Is it possible to add docvars to hacker_news_sparse, in a way something like below, instead of using "data = covariates"

hacker_news_sparse$covariates <- Covariate_data_frame$covariates # assining a column as docvar

juliasilge commented 1 year ago

@oguzozbay No, I don't believe so. The data passed in as the first argument documents is only meant to be the text data, not other covariates.

SarahRWarren commented 1 year ago

Hi, Julia! Thanks for a super helpful post. I used this code successfully about a year ago to estimate a topic model on some forum posts. After some updates to the furrr package, the code no longer runs and, when it doesn't throw an error, it crashes my computer. Are you aware of a workaround?

(Note: same thing is happening to colleagues using a similar procedure on different datasets.)

The multiprocess function was phased out, so I switched to multisession. I also switched from a K=(20,40,60,80,100) to a continuous K = (5:100). This has made it so that the code runs, but it also crashes my computer.
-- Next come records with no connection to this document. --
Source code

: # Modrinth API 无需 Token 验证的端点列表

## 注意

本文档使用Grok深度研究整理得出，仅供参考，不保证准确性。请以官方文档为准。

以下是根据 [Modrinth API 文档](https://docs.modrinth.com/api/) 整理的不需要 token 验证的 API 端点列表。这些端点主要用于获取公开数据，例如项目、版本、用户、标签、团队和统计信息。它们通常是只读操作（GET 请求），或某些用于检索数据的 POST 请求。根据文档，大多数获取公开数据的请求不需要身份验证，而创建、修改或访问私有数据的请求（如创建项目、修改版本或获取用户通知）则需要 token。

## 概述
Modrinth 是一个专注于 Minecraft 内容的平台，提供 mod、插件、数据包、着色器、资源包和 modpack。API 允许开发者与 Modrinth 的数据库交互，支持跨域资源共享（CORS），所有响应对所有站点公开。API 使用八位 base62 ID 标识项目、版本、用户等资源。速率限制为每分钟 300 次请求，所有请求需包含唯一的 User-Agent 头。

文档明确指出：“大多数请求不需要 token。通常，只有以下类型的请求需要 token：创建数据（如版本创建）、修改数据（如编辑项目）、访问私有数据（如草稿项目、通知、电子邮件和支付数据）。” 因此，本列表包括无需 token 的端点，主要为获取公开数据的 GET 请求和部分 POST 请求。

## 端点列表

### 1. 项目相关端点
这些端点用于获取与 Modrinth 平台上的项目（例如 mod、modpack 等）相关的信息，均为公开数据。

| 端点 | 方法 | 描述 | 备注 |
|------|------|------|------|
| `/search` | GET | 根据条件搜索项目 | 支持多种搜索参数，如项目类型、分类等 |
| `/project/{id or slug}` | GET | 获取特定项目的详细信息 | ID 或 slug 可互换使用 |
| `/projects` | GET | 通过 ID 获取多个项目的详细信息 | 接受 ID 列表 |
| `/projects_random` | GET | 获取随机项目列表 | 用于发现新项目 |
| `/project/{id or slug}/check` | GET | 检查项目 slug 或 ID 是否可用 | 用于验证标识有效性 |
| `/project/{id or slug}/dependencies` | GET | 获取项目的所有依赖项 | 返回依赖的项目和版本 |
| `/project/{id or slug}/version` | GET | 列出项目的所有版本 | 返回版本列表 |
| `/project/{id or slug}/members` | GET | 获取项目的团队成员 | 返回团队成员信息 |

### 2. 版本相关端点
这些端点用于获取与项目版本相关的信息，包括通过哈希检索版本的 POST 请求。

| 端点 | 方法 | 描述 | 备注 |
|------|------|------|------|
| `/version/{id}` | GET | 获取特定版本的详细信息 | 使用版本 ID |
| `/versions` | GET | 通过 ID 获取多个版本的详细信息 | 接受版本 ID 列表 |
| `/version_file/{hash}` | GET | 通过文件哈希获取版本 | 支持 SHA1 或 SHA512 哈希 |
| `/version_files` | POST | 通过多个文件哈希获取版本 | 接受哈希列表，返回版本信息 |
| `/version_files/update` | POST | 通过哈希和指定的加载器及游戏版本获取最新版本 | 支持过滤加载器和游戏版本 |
df <- read_rds("data/df.Rds")

tidy_forum <- df %>%
  unnest_tokens(word, text_noquote, token = "tweets") %>%
  anti_join(get_stopwords()) %>%
  filter(!str_detect(word, "[0-9]+")) %>%
  add_count(word)
#we use "tweets" here because it's a good workhorse token for processing all kinds of forum data

forum_sparse <- tidy_forum %>%
  count(id, word) %>%
  cast_sparse(id, word, n)

#breaking point
plan(multisession)
many_models <- tibble(K = 5:100) %>%
  mutate(topic_model = future_map(K, ~stm(forum_sparse, K=K), 
                                  seed = TRUE))
juliasilge commented 1 year ago

@SarahRWarren It looks like you need to make a few changes to your code based on updates to future and furrr:

library(tidyverse)
library(tidytext)
library(furrr)
#> Loading required package: future
library(stm)
#> stm v1.3.6 successfully loaded. See ?stm for help. 
#>  Papers, resources, and other materials at structuraltopicmodel.com

tidy_austen <- 
    janeaustenr::austen_books() %>%
    mutate(id = row_number()) %>%
    unnest_tokens(word, text) %>%
    anti_join(get_stopwords()) %>%
    add_count(word) %>%
    filter(n > 10)
#> Joining with `by = join_by(word)`

sparse_austen <- 
    tidy_austen %>%
    count(id, word, name = "word_count") %>%
    cast_sparse(id, word, word_count)

plan(multisession, workers = 3)
tibble(K = c(4, 8, 12)) %>%
    mutate(topic_model = future_map(
        ## notice that it is `K = .` here:
        K, ~ stm(sparse_austen, K = ., verbose = FALSE), 
        ## new way to pass seed arg:
        .options = furrr_options(seed = TRUE)
    ))
#> # A tibble: 3 × 2
#>       K topic_model
#>   <dbl> <list>     
#> 1     4 <STM>      
#> 2     8 <STM>      
#> 3    12 <STM>

Created on 2023-04-25 with reprex v2.0.2

If that doesn't fix it, I am guessing your problem may be because of differences in how memory is managed with the different non-sequential evaluation strategies. Are you running out of memory? Are you on Windows? Probably not, if you were using multiprocess before; I believe that multicore would be the same as what you used before. You can read more about these differences here:

You may see a warning about using multicore in RStudio, but you can turn the warning off if you're comfortable with the tradeoffs there.